Men, you love-crazy fools! Always dropping your careers to stand by your woman!
A fresh rash of news stories about a study published in a journal called Gender Issues had me swallowing my derision. The survey found that men are more likely to sacrifice career and professional goals for love, marriage and romance. Granted, it's a seductive idea: The new young man -- milk-fed on modern ideas of gender equity and the importance of intimacy -- is finally putting his career in perspective and seeking balance from the beginning. The new young woman is allowing her ambition to shine and won't let some boy toy get in the way of her dreams.
But let's look at the nitty-gritties first. The survey quizzed 237 college students -- 80 men and 157 women between the ages of 18 and 25 -- about their life priorities and how they would act in a variety of situations. The results found that 61.3 percent of the men claimed they would sacrifice their careers for love as opposed to 51 percent of the women.

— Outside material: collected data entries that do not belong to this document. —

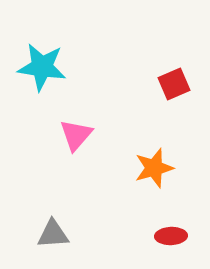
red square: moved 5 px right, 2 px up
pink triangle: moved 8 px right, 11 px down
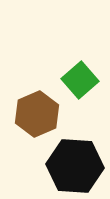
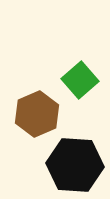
black hexagon: moved 1 px up
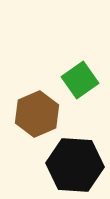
green square: rotated 6 degrees clockwise
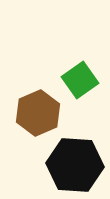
brown hexagon: moved 1 px right, 1 px up
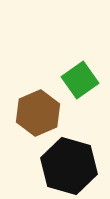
black hexagon: moved 6 px left, 1 px down; rotated 12 degrees clockwise
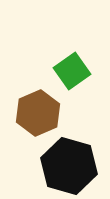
green square: moved 8 px left, 9 px up
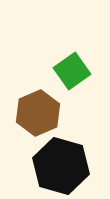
black hexagon: moved 8 px left
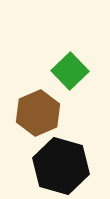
green square: moved 2 px left; rotated 9 degrees counterclockwise
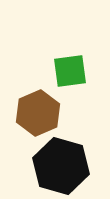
green square: rotated 36 degrees clockwise
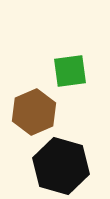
brown hexagon: moved 4 px left, 1 px up
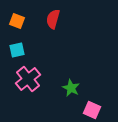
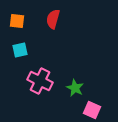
orange square: rotated 14 degrees counterclockwise
cyan square: moved 3 px right
pink cross: moved 12 px right, 2 px down; rotated 25 degrees counterclockwise
green star: moved 4 px right
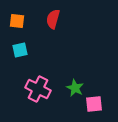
pink cross: moved 2 px left, 8 px down
pink square: moved 2 px right, 6 px up; rotated 30 degrees counterclockwise
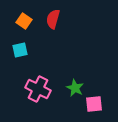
orange square: moved 7 px right; rotated 28 degrees clockwise
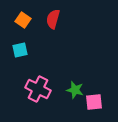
orange square: moved 1 px left, 1 px up
green star: moved 2 px down; rotated 12 degrees counterclockwise
pink square: moved 2 px up
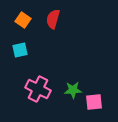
green star: moved 2 px left; rotated 18 degrees counterclockwise
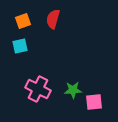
orange square: moved 1 px down; rotated 35 degrees clockwise
cyan square: moved 4 px up
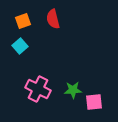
red semicircle: rotated 30 degrees counterclockwise
cyan square: rotated 28 degrees counterclockwise
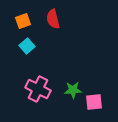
cyan square: moved 7 px right
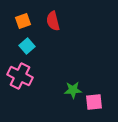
red semicircle: moved 2 px down
pink cross: moved 18 px left, 13 px up
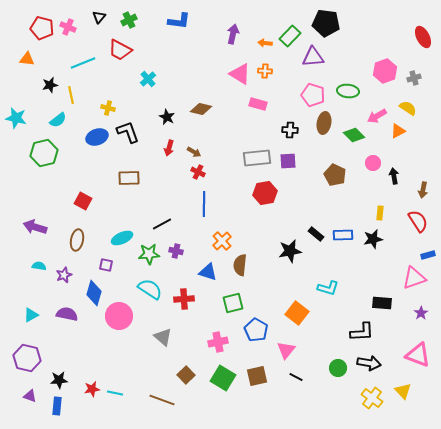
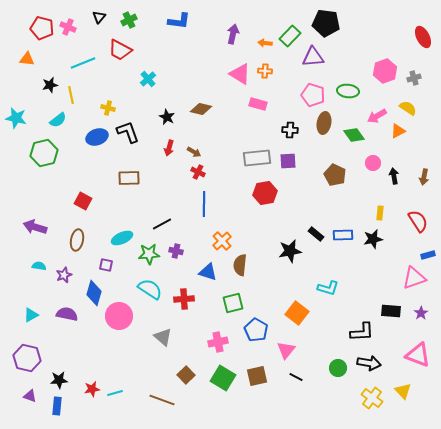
green diamond at (354, 135): rotated 10 degrees clockwise
brown arrow at (423, 190): moved 1 px right, 13 px up
black rectangle at (382, 303): moved 9 px right, 8 px down
cyan line at (115, 393): rotated 28 degrees counterclockwise
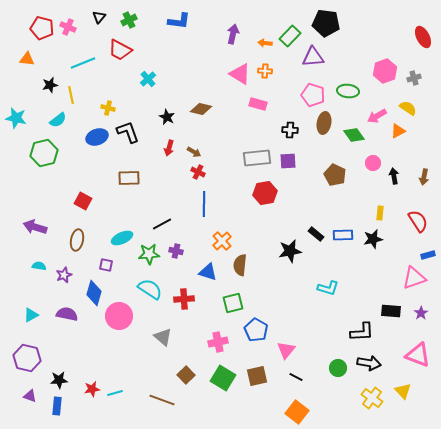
orange square at (297, 313): moved 99 px down
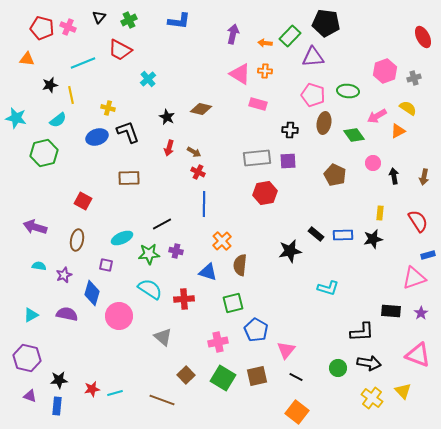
blue diamond at (94, 293): moved 2 px left
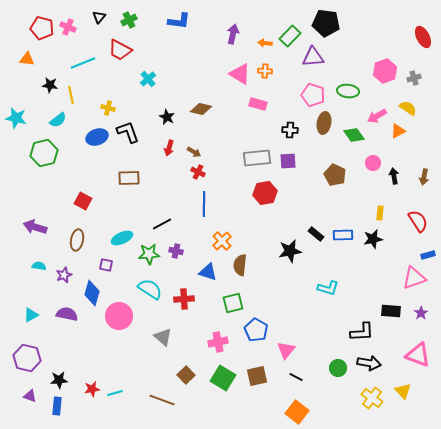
black star at (50, 85): rotated 21 degrees clockwise
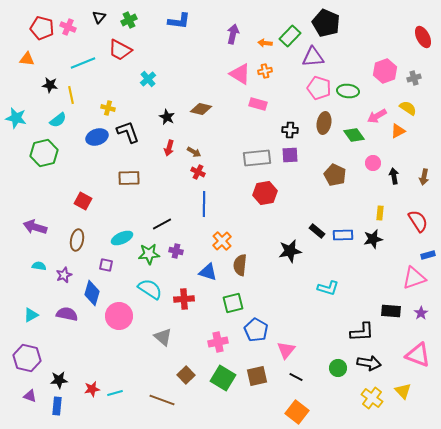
black pentagon at (326, 23): rotated 16 degrees clockwise
orange cross at (265, 71): rotated 16 degrees counterclockwise
pink pentagon at (313, 95): moved 6 px right, 7 px up
purple square at (288, 161): moved 2 px right, 6 px up
black rectangle at (316, 234): moved 1 px right, 3 px up
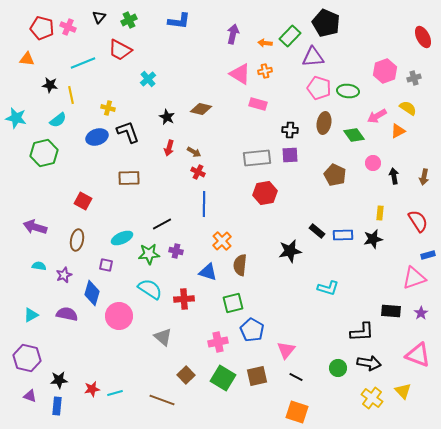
blue pentagon at (256, 330): moved 4 px left
orange square at (297, 412): rotated 20 degrees counterclockwise
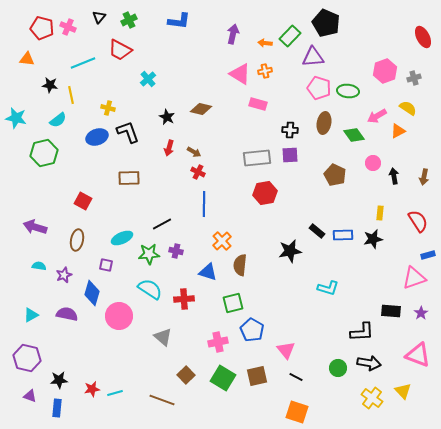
pink triangle at (286, 350): rotated 18 degrees counterclockwise
blue rectangle at (57, 406): moved 2 px down
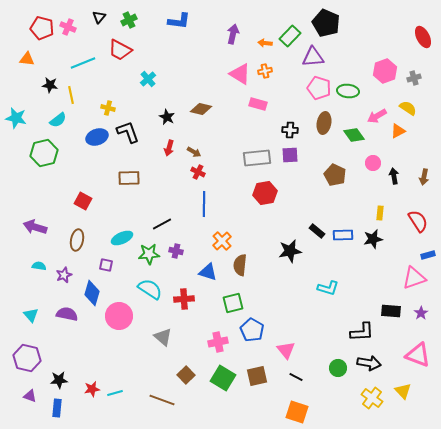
cyan triangle at (31, 315): rotated 42 degrees counterclockwise
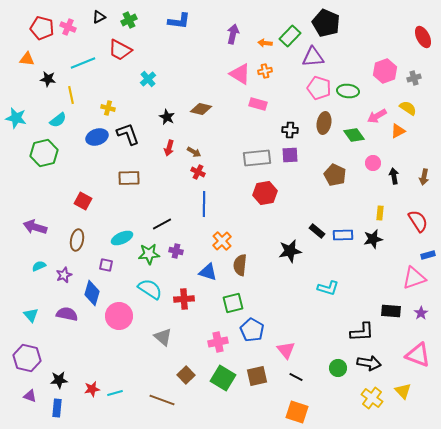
black triangle at (99, 17): rotated 24 degrees clockwise
black star at (50, 85): moved 2 px left, 6 px up
black L-shape at (128, 132): moved 2 px down
cyan semicircle at (39, 266): rotated 32 degrees counterclockwise
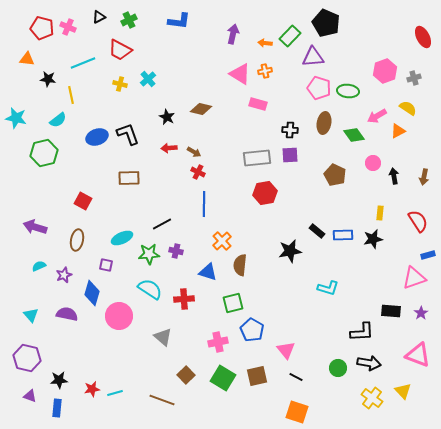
yellow cross at (108, 108): moved 12 px right, 24 px up
red arrow at (169, 148): rotated 70 degrees clockwise
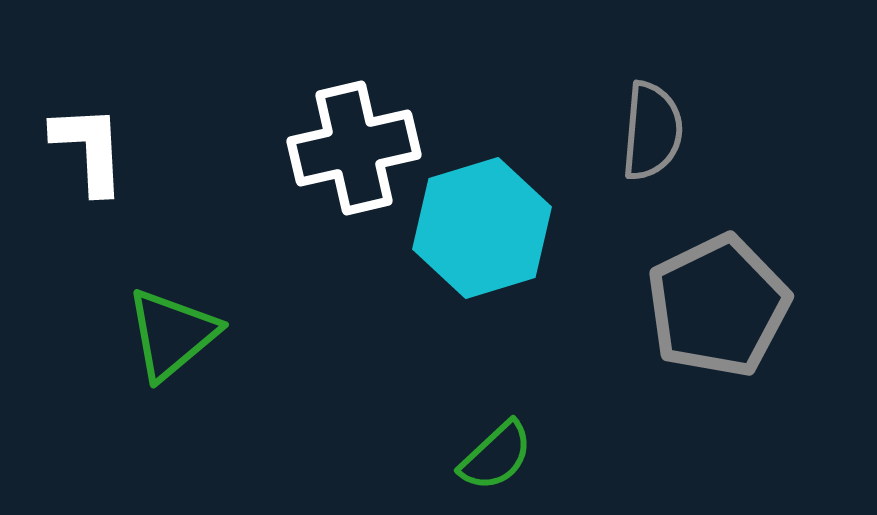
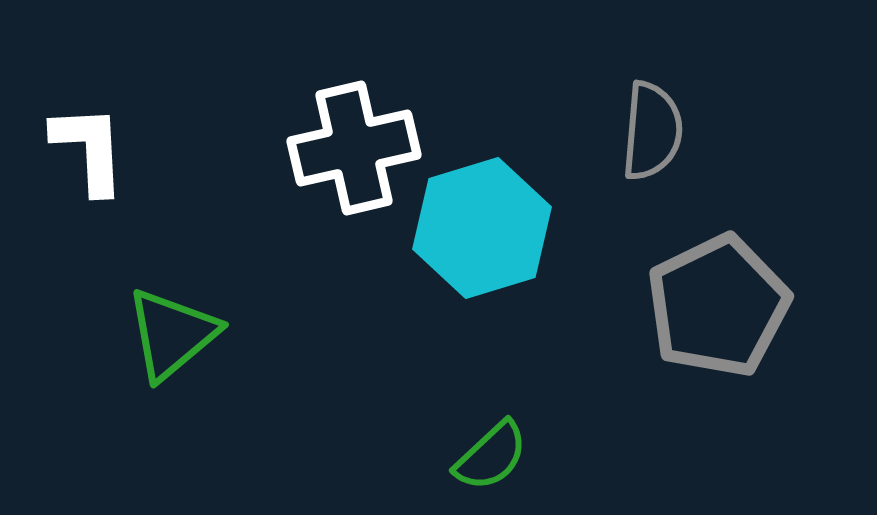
green semicircle: moved 5 px left
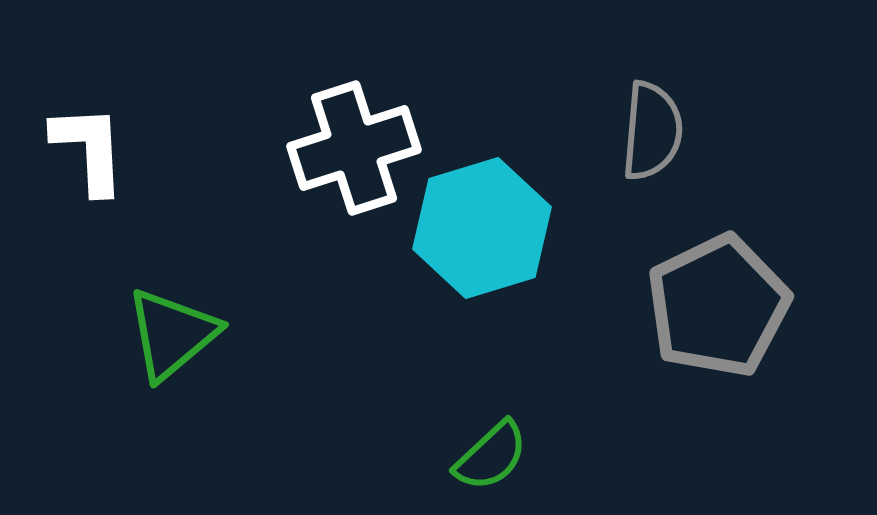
white cross: rotated 5 degrees counterclockwise
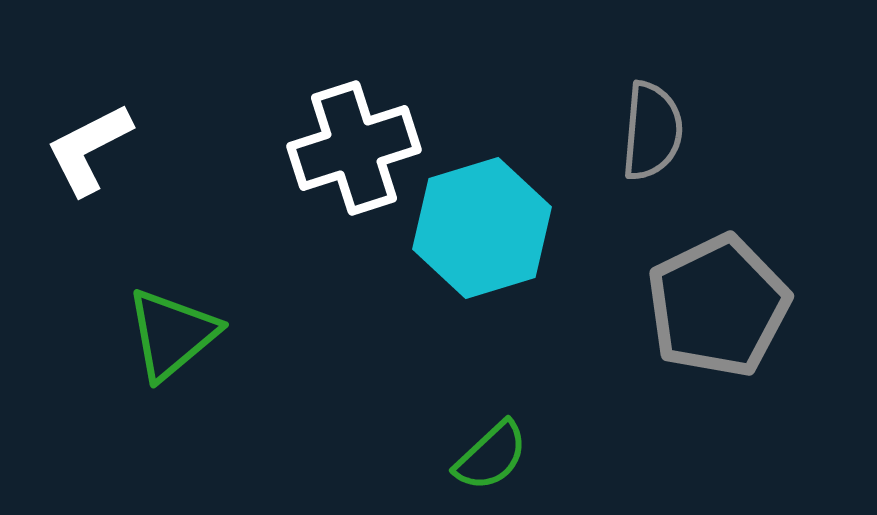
white L-shape: rotated 114 degrees counterclockwise
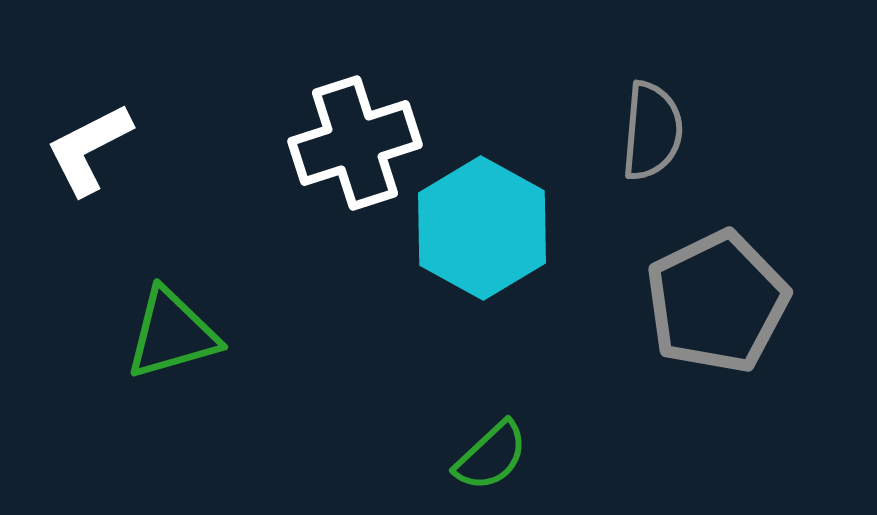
white cross: moved 1 px right, 5 px up
cyan hexagon: rotated 14 degrees counterclockwise
gray pentagon: moved 1 px left, 4 px up
green triangle: rotated 24 degrees clockwise
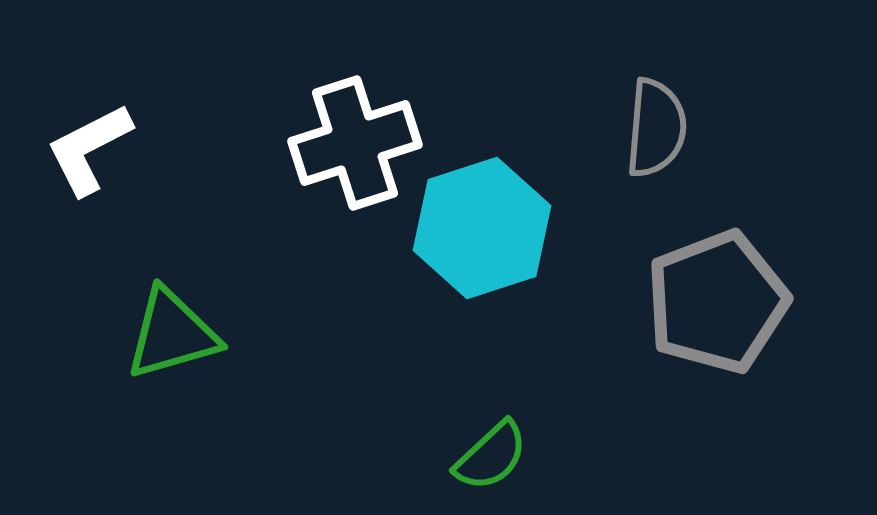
gray semicircle: moved 4 px right, 3 px up
cyan hexagon: rotated 13 degrees clockwise
gray pentagon: rotated 5 degrees clockwise
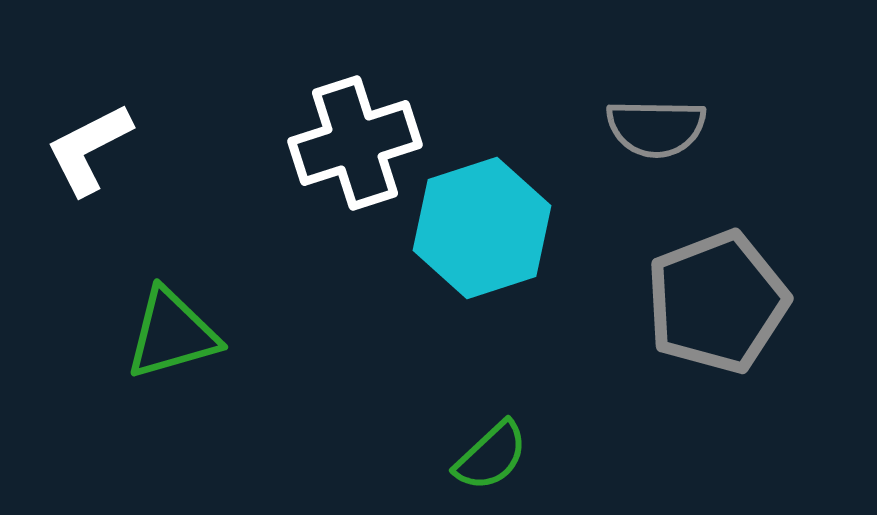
gray semicircle: rotated 86 degrees clockwise
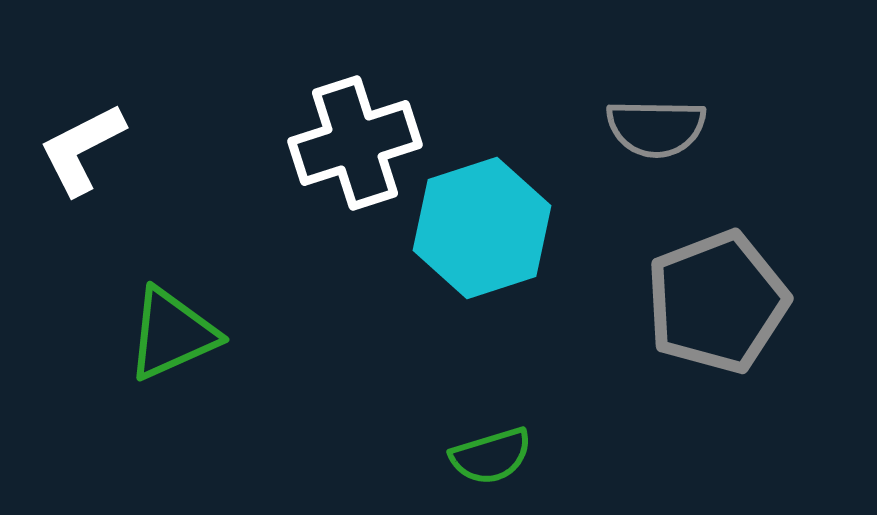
white L-shape: moved 7 px left
green triangle: rotated 8 degrees counterclockwise
green semicircle: rotated 26 degrees clockwise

The first and most obvious weakness of the study is the laughably limited pool of participants: Not only is a study of less than 250 subjects small, the gender imbalance suggests some serious self-selection. Were the young men who declined to take the survey too busy pursuing their career goals? Maybe they would have answered the queries about romance quite differently.
Another problem is the theoretical nature of the project -- it didn't study actual actions but expectations. In the heady meritocracy of college life, where college students often develop an unreasonable sense of their own freedom from societal norms, young people's predictions about their future behavior might be just a tad unreliable. A similar college study might find that a large percentage of society is expecting to be novelists or visual artists -- but expectin' don't make it so. Or as one article put it, the study raises questions "about whether those promising to swim the deepest ocean for their beloved were big, fat liars."
And although this is utterly speculative, I wonder if there's not an intrinsic problem with surveying men and women about career sacrifices even after they have happened. That women put love and family first is still such a prevailing norm -- especially after kids arrive -- that it's hard to think that men and women don't define the concept of sacrifice differently. Many otherwise feminist men I know feel they have sacrificed quite a bit by just having families at all. By the same token, plenty of my self-realized female friends don't seem to recognize the professional sacrifices they have made for their partners simply because those sacrifices were minor compared to those of their friends.
Finally, the facts of the wage gap suggest that even if these Romeos want to rush home early or go part-time or move to accommodate their ambitious Juliets, they may feel compelled to walk in their father's footprints and place their job above love. In this case, it may take more than desire to keep men from privileging their careers; it may take a woman with an alluringly fat paycheck.